A man who underwent the first full double arm transplant in the world has revealed that the surgery was successful. Felix Gretarrson, 49, from the town of Kpavogur in Iceland, lost both arms after he got electrocuted while trying to fix a power line in 1998.

Felix’s both arms were set on fire and doctors had to operate on him 54 times while he was in a coma for three months. The injuries were so serious that doctors had to remove both of his arms to save his life.

After coming out of the coma, the electrician fell into substance abuse to deal with the trauma of the accident.

In 2007, Felix saw an advertisement on TV for a lecture at the University of Iceland by renowned surgeon Dr Jean-Michel Dubernard who is known for performing the first successful hand transplant in 1998. Dr Dubernard told him that there was a possibility of performing the operation, but he would need to move to France for the preparations.

The surgeon accepted his application four years later after which he launched a fundraising campaign to arrange money for the operation.

On the 23 year anniversary of his accident on January 12 this year, Felix had a double arm and shoulder transplant in a 15-hour surgery.

After hundreds of hours of rehabilitation work, Felix can now move his arms. He is now fighting to hug his children again and his wife and grandchildren for the first time.

“The first thing I thought was who the f**k does this on purpose, because the pain when I woke up was so excruciating. It was like there was two trucks parked on each of my shoulders. Having been through hospitalization before I kind of knew the first time it feels like the end of the world and that you’re going to be a patient for the rest of your life. But when you recover you know it’s just temporary this s**t will pass so I put my heels down and put my head down,” Felix was quoted according to Daily Star.

He said, “The feeling in the nerves can be a little painful when they grow. If you poke my arm I can feel the nerves inside even if I can’t feel the skin.”

He added, “I am moving the elbow in water, my bicep is now working and that’s only five months after. I just noticed the veins in my arms are starting to expand in the heat and that doesn’t happen unless automatic nervous system is working. I am so hopeful that I am going to be able to move my hands as well which nobody expected, except me.”

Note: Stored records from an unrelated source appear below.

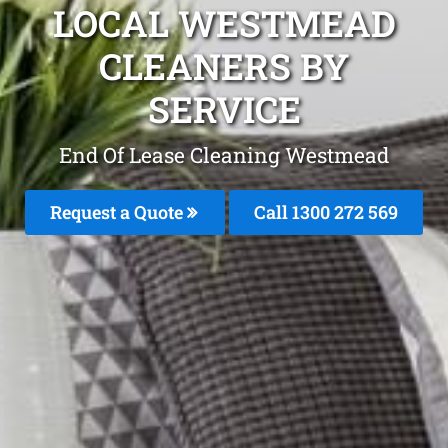
LOCAL WESTMEAD
CLEANERS BY
SERVICE
End Of Lease Cleaning Westmead
Request a Quote
Call 1300 272 569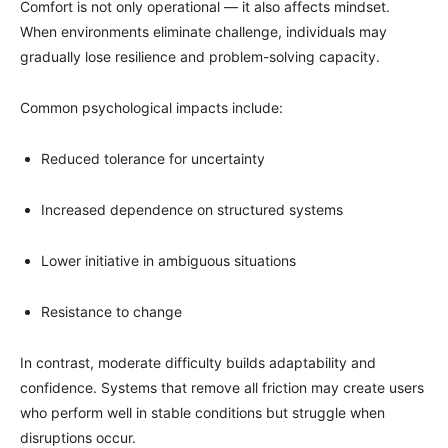
Comfort is not only operational — it also affects mindset.
When environments eliminate challenge, individuals may
gradually lose resilience and problem-solving capacity.
Common psychological impacts include:
Reduced tolerance for uncertainty
Increased dependence on structured systems
Lower initiative in ambiguous situations
Resistance to change
In contrast, moderate difficulty builds adaptability and
confidence. Systems that remove all friction may create users
who perform well in stable conditions but struggle when
disruptions occur.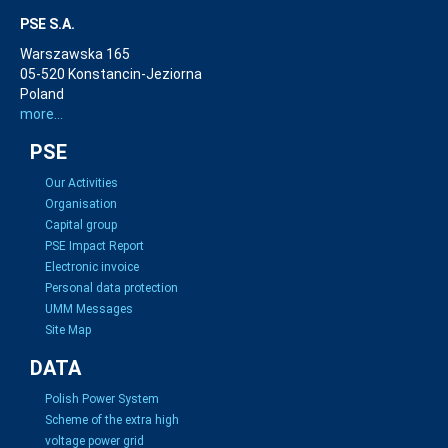
PSE S.A.
Warszawska 165
05-520 Konstancin-Jeziorna
Poland
more...
PSE
Our Activities
Organisation
Capital group
PSE Impact Report
Electronic invoice
Personal data protection
UMM Messages
Site Map
DATA
Polish Power System
Scheme of the extra high
voltage power grid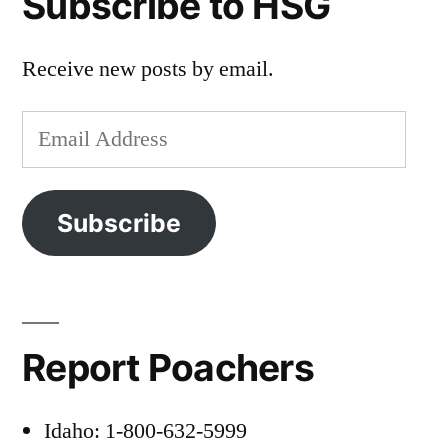
Subscribe to HSG
Receive new posts by email.
Email
Address
Subscribe
Report Poachers
Idaho: 1-800-632-5999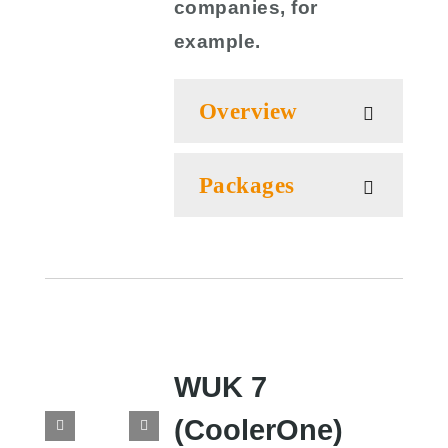
companies, for
example.
Overview
Packages
WUK 7
(CoolerOne)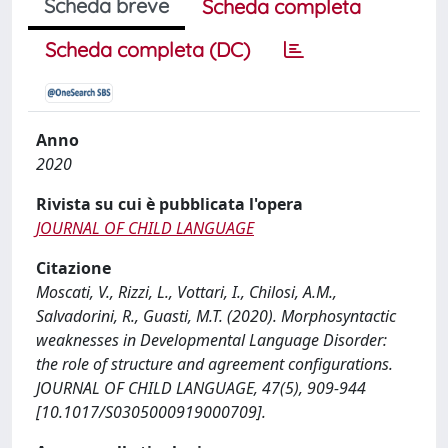
Scheda breve
Scheda completa
Scheda completa (DC)
Anno
2020
Rivista su cui è pubblicata l'opera
JOURNAL OF CHILD LANGUAGE
Citazione
Moscati, V., Rizzi, L., Vottari, I., Chilosi, A.M.,
Salvadorini, R., Guasti, M.T. (2020). Morphosyntactic
weaknesses in Developmental Language Disorder:
the role of structure and agreement configurations.
JOURNAL OF CHILD LANGUAGE, 47(5), 909-944
[10.1017/S0305000919000709].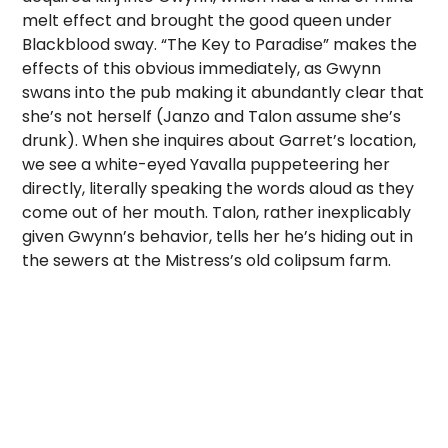
melt effect and brought the good queen under
Blackblood sway. “The Key to Paradise” makes the
effects of this obvious immediately, as Gwynn
swans into the pub making it abundantly clear that
she’s not herself (Janzo and Talon assume she’s
drunk). When she inquires about Garret’s location,
we see a white-eyed Yavalla puppeteering her
directly, literally speaking the words aloud as they
come out of her mouth. Talon, rather inexplicably
given Gwynn’s behavior, tells her he’s hiding out in
the sewers at the Mistress’s old colipsum farm.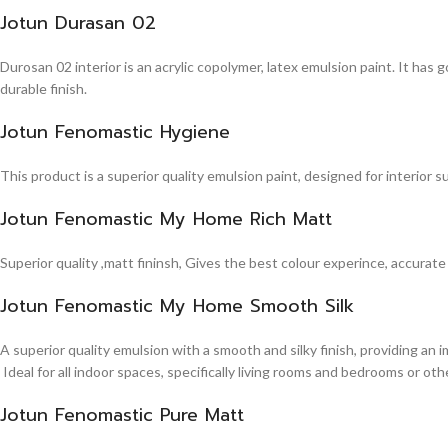
Jotun Durasan 02
Durosan 02 interior is an acrylic copolymer, latex emulsion paint. It has
durable finish.
Jotun Fenomastic Hygiene
This product is a superior quality emulsion paint, designed for interior 
Jotun Fenomastic My Home Rich Matt
Superior quality ,matt fininsh, Gives the best colour experince, accurate
Jotun Fenomastic My Home Smooth Silk
A superior quality emulsion with a smooth and silky finish, providing an 
Ideal for all indoor spaces, specifically living rooms and bedrooms or other
Jotun Fenomastic Pure Matt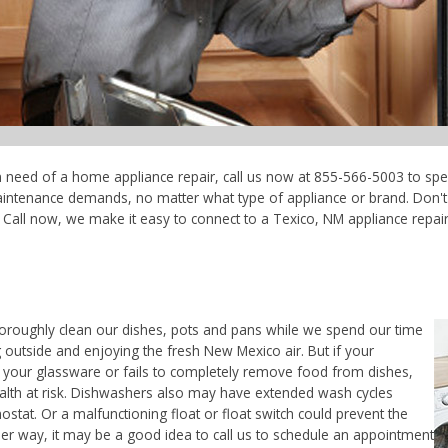
in need of a home appliance repair, call us now at 855-566-5003 to spe
maintenance demands, no matter what type of appliance or brand. Don'
Call now, we make it easy to connect to a Texico, NM appliance repair t
horoughly clean our dishes, pots and pans while we spend our time
 outside and enjoying the fresh New Mexico air. But if your
 your glassware or fails to completely remove food from dishes,
ealth at risk. Dishwashers also may have extended wash cycles
ostat. Or a malfunctioning float or float switch could prevent the
her way, it may be a good idea to call us to schedule an appointment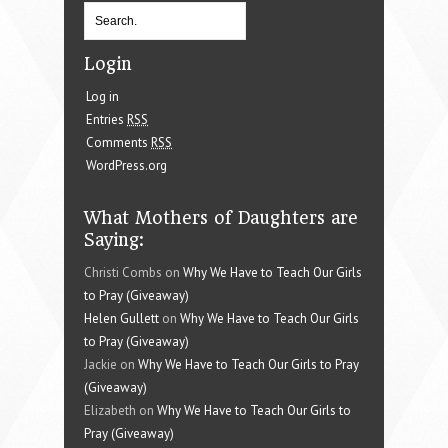
Login
Log in
Entries
RSS
Comments
RSS
WordPress.org
What Mothers of Daughters are
Saying:
Christi Combs on
Why We Have to Teach Our Girls
to Pray (Giveaway)
Helen Gullett
on
Why We Have to Teach Our Girls
to Pray (Giveaway)
Jackie on
Why We Have to Teach Our Girls to Pray
(Giveaway)
Elizabeth on
Why We Have to Teach Our Girls to
Pray (Giveaway)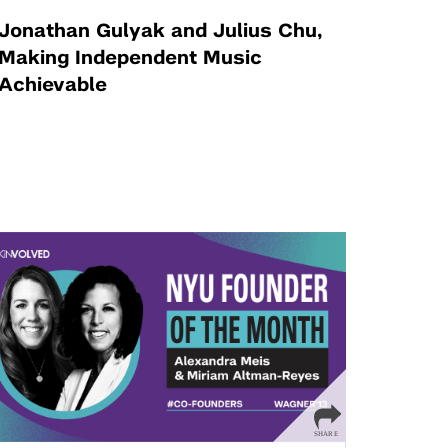
Jonathan Gulyak and Julius Chu,
Making Independent Music
Achievable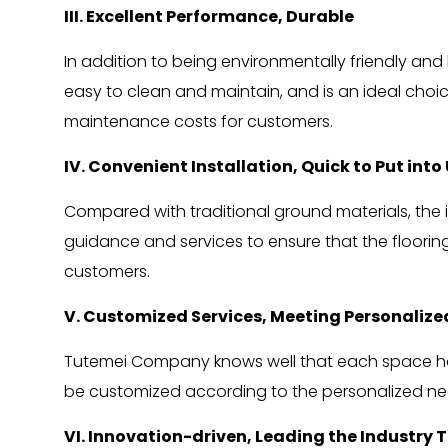
III. Excellent Performance, Durable
In addition to being environmentally friendly and b
easy to clean and maintain, and is an ideal choic
maintenance costs for customers.
IV. Convenient Installation, Quick to Put into
Compared with traditional ground materials, the i
guidance and services to ensure that the floorin
customers.
V. Customized Services, Meeting Personaliz
Tutemei Company knows well that each space has i
be customized according to the personalized ne
VI. Innovation-driven, Leading the Industry 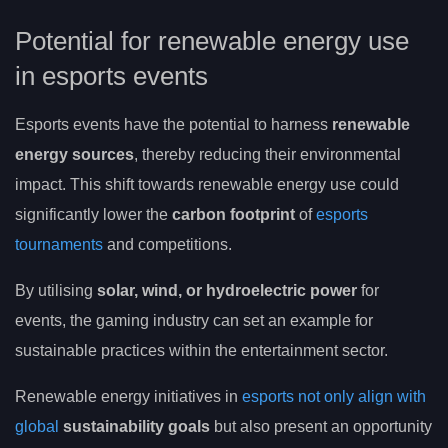
Potential for renewable energy use
in esports events
Esports events have the potential to harness
renewable
energy sources
, thereby reducing their environmental
impact. This shift towards renewable energy use could
significantly lower the
carbon footprint
of
esports
tournaments
and competitions.
By utilising
solar, wind, or hydroelectric power
for
events, the gaming industry can set an example for
sustainable practices within the entertainment sector.
Renewable energy initiatives in
esports not only align with
global
sustainability goals
but also present an opportunity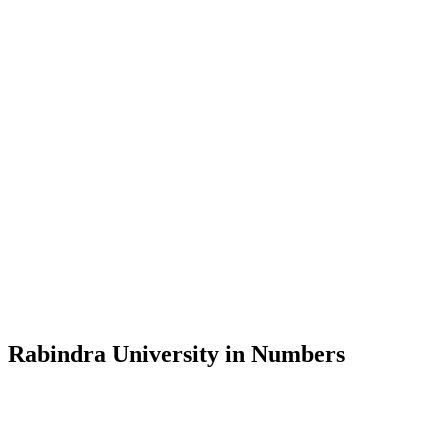
Message from the Vice-Chancellor
Welcome to the official website of Rabindra University, Bangladesh, 
and explore the rich heritage of Rabindranath Tagore— in whose exempl
Rabindra University, Bangladesh started its academic journey in 2018 
Rabindra University in Numbers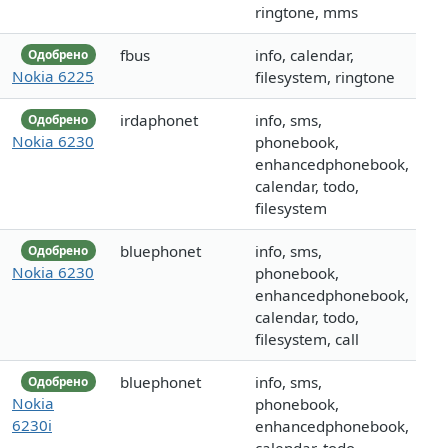
ringtone, mms
fbus
info, calendar,
Одобрено
Nokia 6225
filesystem, ringtone
irdaphonet
info, sms,
Одобрено
Nokia 6230
phonebook,
enhancedphonebook,
calendar, todo,
filesystem
bluephonet
info, sms,
Одобрено
Nokia 6230
phonebook,
enhancedphonebook,
calendar, todo,
filesystem, call
bluephonet
info, sms,
Одобрено
Nokia
phonebook,
6230i
enhancedphonebook,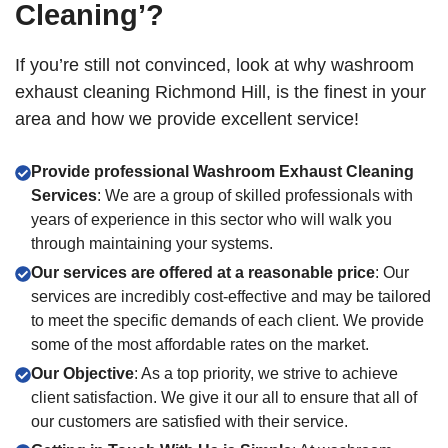
Cleaning’?
If you’re still not convinced, look at why washroom
exhaust cleaning Richmond Hill, is the finest in your
area and how we provide excellent service!
Provide professional Washroom Exhaust Cleaning
Services
: We are a group of skilled professionals with
years of experience in this sector who will walk you
through maintaining your systems.
Our services are offered at a reasonable price
: Our
services are incredibly cost-effective and may be tailored
to meet the specific demands of each client. We provide
some of the most affordable rates on the market.
Our Objective
: As a top priority, we strive to achieve
client satisfaction. We give it our all to ensure that all of
our customers are satisfied with their service.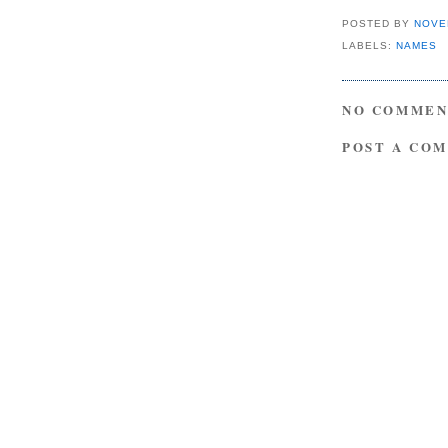
POSTED BY
NOVE
LABELS:
NAMES
NO COMMEN
POST A CO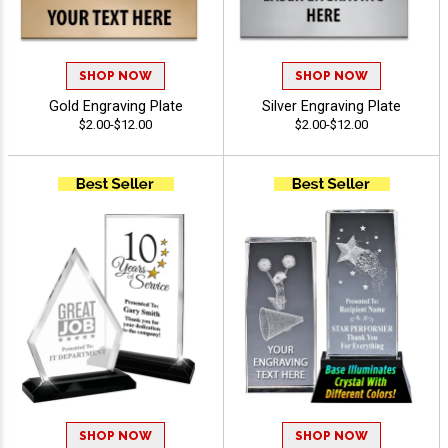
SHOP NOW
SHOP NOW
Gold Engraving Plate
Silver Engraving Plate
$2.00-$12.00
$2.00-$12.00
SHOP NOW
SHOP NOW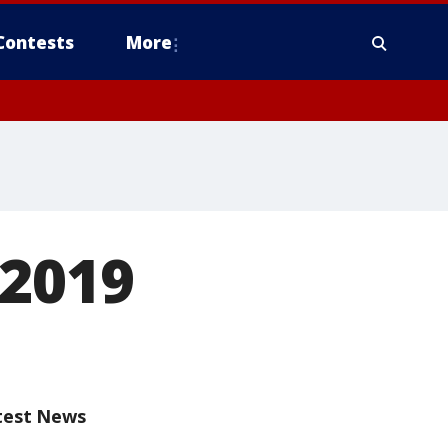
Contests
More
 2019
test News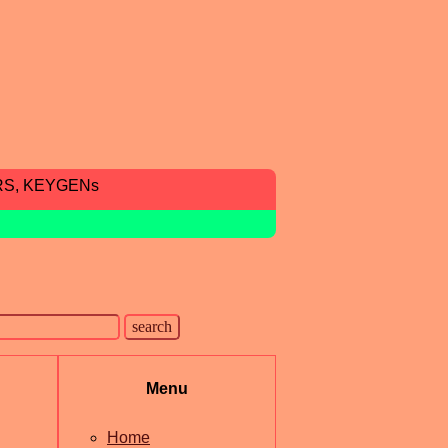
RS, KEYGENs
Menu
Home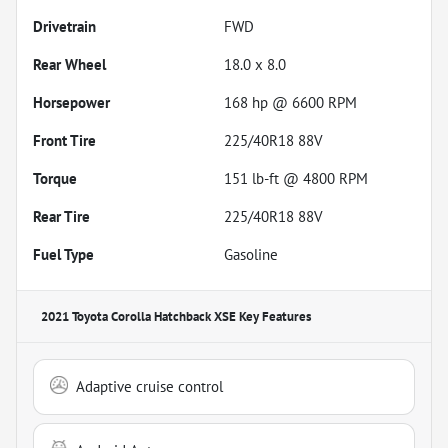
Drivetrain
FWD
Rear Wheel
18.0 x 8.0
Horsepower
168 hp @ 6600 RPM
Front Tire
225/40R18 88V
Torque
151 lb-ft @ 4800 RPM
Rear Tire
225/40R18 88V
Fuel Type
Gasoline
2021 Toyota Corolla Hatchback XSE
Key Features
Adaptive cruise control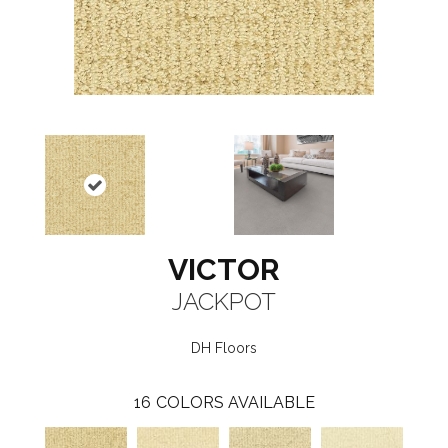
VICTOR
JACKPOT
DH Floors
16
COLORS AVAILABLE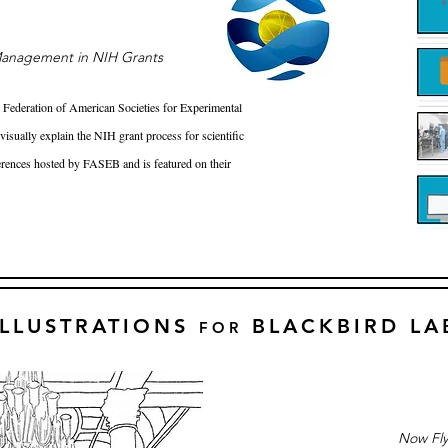
anagement in NIH Grants
e Federation of American Societies for Experimental
isually explain the NIH grant process for scientific
erences hosted by FASEB and is featured on their
ILLUSTRATIONS
BLACKBIRD LA
FOR
Now Fly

He was laying on his back in recovery for six weeks.

In March, Felix was moved to rehabilitation. His body rejected the new limbs twice and he even got a painful skin fungus, however, Felix beat the odds and is making incredible progress.

Doctors said that nerves grow on average a millimeter every day. They estimate the nerves will reach his elbow in a year and his hands in two.

“I have achieved something that wasn’t supposed to be possible if I wouldn’t have pushed it and pushed it,” Felix said.